Amerikan Kadın Doğumcular Birliği’nin (ACOG), “Sezaryenlerin isteme bağlı değil, tıbbi nedenlere bağlı yapılması gerektiği” açıklaması hatırlatılarak, “Bakanlığımızca anne sağlığını korumak amacıyla ülke genelinde kamu ve özel sağlık kuruluşlarında doğum eylemi ve sonuçlarının izlenmesi çalışmalarına başlanmıştır. Bu çerçevede sezaryen endikasyonları ve sonuçlarının izlenmesi de önem arz etmektedir” denildi.
Modern doğum hekimliğince önerilen tıbbi gerekçe ve endikasyonlara uyulması, hasta dosyalarına kayıtların belirli bir formda ve uygulama birliği içinde, detaylı ve doğru olarak yazılması, istatistiklerin düzgün tutulması ve etik kurallara uyulmasının bu hedefe ulaşmayı sağlayacak en önemli önlemler olduğu bildirildi.

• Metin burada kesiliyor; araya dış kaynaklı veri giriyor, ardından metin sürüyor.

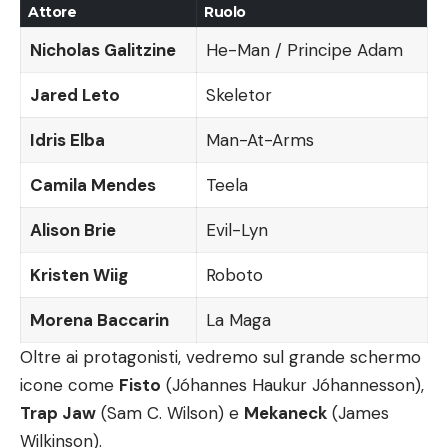
Attore
Ruolo
Nicholas Galitzine
He-Man / Principe Adam
Jared Leto
Skeletor
Idris Elba
Man-At-Arms
Camila Mendes
Teela
Alison Brie
Evil-Lyn
Kristen Wiig
Roboto
Morena Baccarin
La Maga
Oltre ai protagonisti, vedremo sul grande schermo
icone come
Fisto
(Jóhannes Haukur Jóhannesson),
Trap Jaw
(Sam C. Wilson) e
Mekaneck
(James
Wilkinson).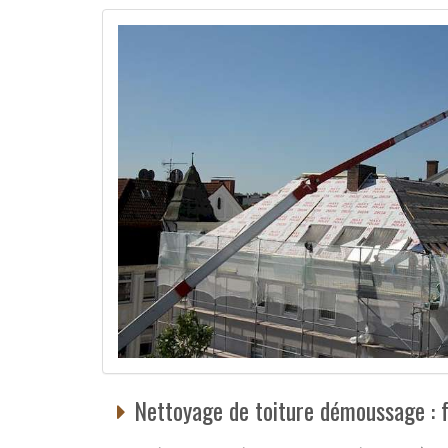
Nettoyage de toiture démoussage : f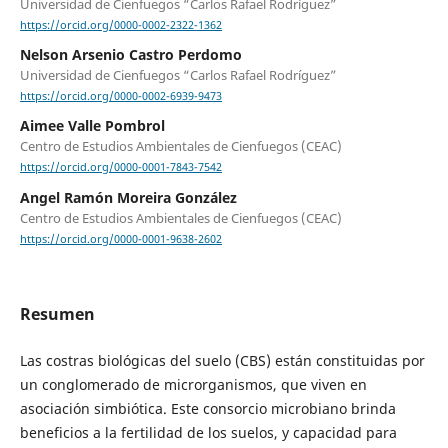
Universidad de Cienfuegos “Carlos Rafael Rodríguez”
https://orcid.org/0000-0002-2322-1362
Nelson Arsenio Castro Perdomo
Universidad de Cienfuegos “Carlos Rafael Rodríguez”
https://orcid.org/0000-0002-6939-9473
Aimee Valle Pombrol
Centro de Estudios Ambientales de Cienfuegos (CEAC)
https://orcid.org/0000-0001-7843-7542
Angel Ramón Moreira González
Centro de Estudios Ambientales de Cienfuegos (CEAC)
https://orcid.org/0000-0001-9638-2602
Resumen
Las costras biológicas del suelo (CBS) están constituidas por
un conglomerado de microrganismos, que viven en
asociación simbiótica. Este consorcio microbiano brinda
beneficios a la fertilidad de los suelos, y capacidad para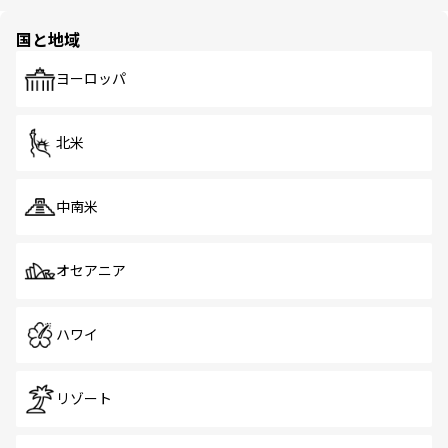
ほしい。
ほしい。
園や自然保護区など、自然が調和した近代的な景観と文化
の多様性あふれるカラフルな町は、どこを歩いても新しい
国と地域
発見がある。さらに、治安のよさや充実した公共交通機関
も、旅行者にとっては魅力的なポイント。グルメも豊富
で、ホーカーズは地元の風情を楽しめる外せないスポット
ヨーロッパ
だ。訪れる人を飽きさせないシンガポールで、多様な魅力
を体感しよう。 なお、新着のシンガポール情報は
コンテン
ツ一覧
を参照してほしい。
北米
中南米
オセアニア
ハワイ
リゾート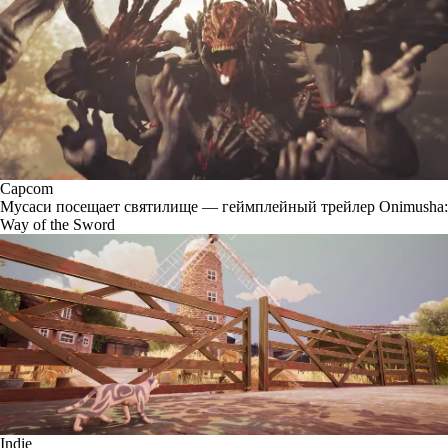
Capcom
Мусаси посещает святилище — геймплейный трейлер Onimusha:
Way of the Sword
Indie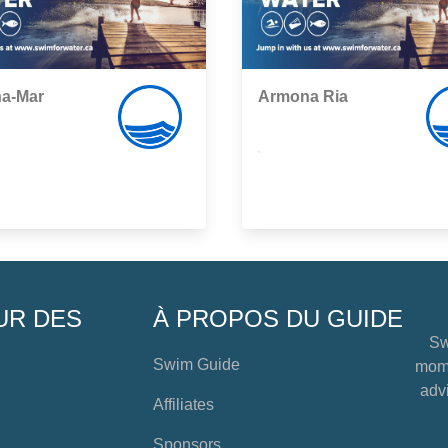
a-Mar
Armona Ria
,
UR DES
À PROPOS DU GUIDE
Sw
Swim Guide
mome
advi
Affiliates
Sponsors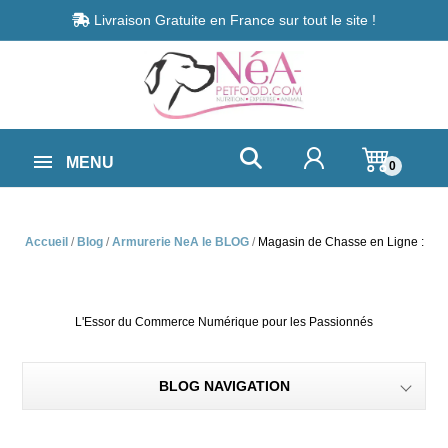
Livraison Gratuite en France sur tout le site !
MENU
0
Accueil
Blog
Armurerie NeA le BLOG
Magasin de Chasse en Ligne :
L'Essor du Commerce Numérique pour les Passionnés
BLOG NAVIGATION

“SEZARYEN, NORMAL DOĞUMUN ALTERNATİFİ DEĞİL”
Rehberde, uygulamaya yönelik temel Öncelikler de yer aldı.
Buna göre, sezaryen ile doğumun cerrahi bir girişim ve tıbbi gerekçelerle yapılmasının esas olduğu ve vajinal doğumun alternatifi olmadığı vurgulandı.

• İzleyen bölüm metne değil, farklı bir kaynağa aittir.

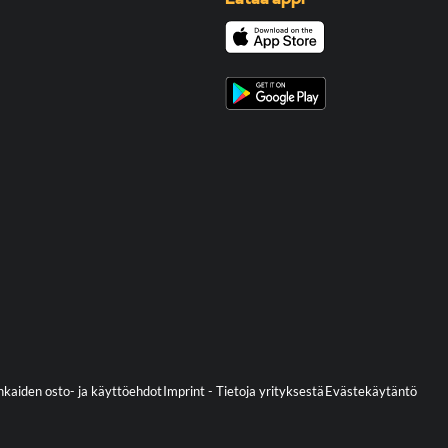
kaiden osto- ja käyttöehdot
Imprint - Tietoja yrityksestä
Evästekäytäntö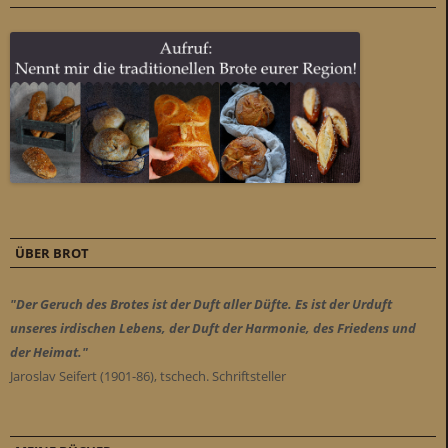
ÜBER BROT
"Der Geruch des Brotes ist der Duft aller Düfte. Es ist der Urduft
unseres irdischen Lebens, der Duft der Harmonie, des Friedens und
der Heimat."
Jaroslav Seifert (1901-86), tschech. Schriftsteller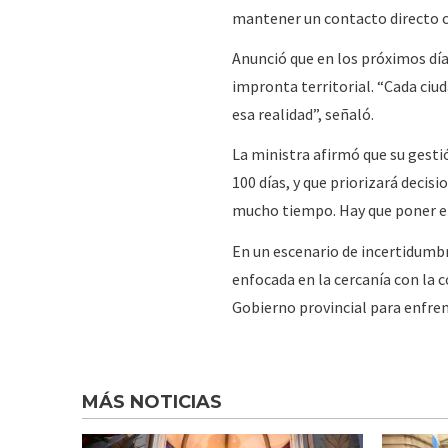
mantener un contacto directo c
Anunció que en los próximos días
impronta territorial. “Cada ciu
esa realidad”, señaló.
La ministra afirmó que su gest
100 días, y que priorizará deci
mucho tiempo. Hay que poner en
En un escenario de incertidumb
enfocada en la cercanía con la c
Gobierno provincial para enfren
MÁS NOTICIAS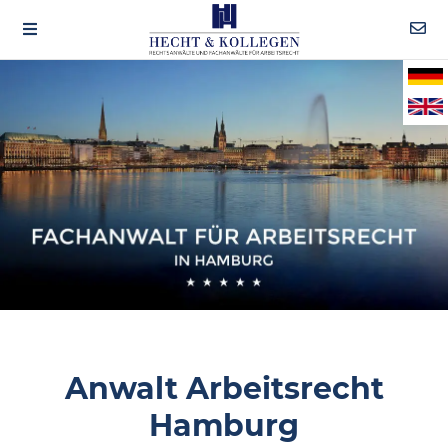
Anwalt Arbeitsrecht
Hamburg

Uygulamaya yönelik temel öncelikler şöyle:
Sezaryen planlanırken, gebeye ve gebeliğe özgü yararları ve riskleri göz önüne alınmalıdır,
Annenin istemi, sezaryen için tek başına yeterli bir neden olmamakla beraber, kişiye ait aşırı korku, endişe, panik gibi psikolojik durumların varlığı göz önünde bulundurulmalıdır. Bu durumlarda yeterli ve doğru danışmanlık verilmelidir,
Sezaryen kararı, her hastanın bulguları bireyselleştirilerek verilmelidir. Tüm tıbbi müdahalelerde olduğu gibi, sezaryen olgularında da bilgilendirilmiş ve aydınlatılmış hasta onay formu alınmalıdır.

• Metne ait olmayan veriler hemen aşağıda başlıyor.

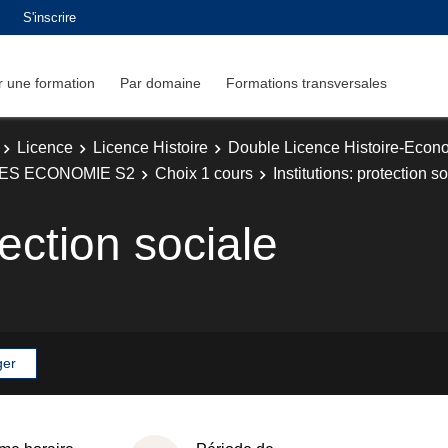
S'inscrire
 une formation
Par domaine
Formations transversales
Licence
Licence Histoire
Double Licence Histoire-Econ
ES ECONOMIE S2
Choix 1 cours
Institutions: protection s
tection sociale
ger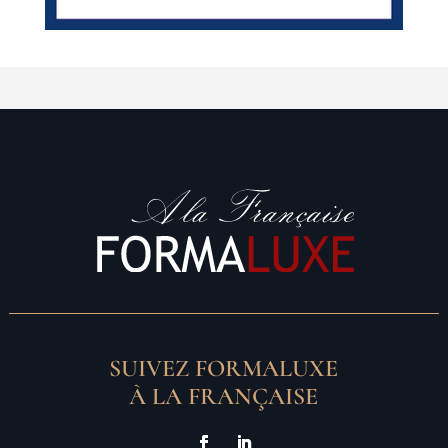
SUIVEZ FORMALUXE
À LA FRANÇAISE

Rehberde, sezaryen oranının düşürülmesi için de şu öneriler yer aldı:
Doğum eyleminin takip edildiği bütün gebeliklerde spontan doğum ilerleyişini izlemek için partograf kullanılmalıdır,
Gebeliğin 36. haftasından itibaren komplikasyonsuz tekil makat bebeği olan gebelere, istisnai durumlar dışında (doğum eylemi başlamış, daha önce dikiş veya yaralanma yeri ve anormalliği, fetal sıkıntı, membran rüptürü, vajinal kanaması olan gebeler) dış sefalik versiyon (DSV) önerilebilir. Uygulama öncesi girişimin riskleri, anne adayına aydınlatılmış hasta onay formu ile açıklanmalıdır,
42. gebelik haftasını aşan, komplikasyonsuz tekil gebelik yaşayan gebelerde, tedavinin bireyselleştirilmesi ve olguya göre karar verilerek doğum şeklinin belirlenmesi önerilmektedir,
Doğumun indüklenmesi ile sezaryen oranında ve diğer komplikasyonlarda artış olabileceği bilinmelidir. Bu konu hakkında gerekli bilgiler anneye verilmelidir,
Uygun olan vakalarda sezaryen sonrası vajinal doğum önerilebilir. Uygulama öncesi girişimin riskleri anne adayına aydınlatılmış hasta onay formu ile açıklanmalıdır.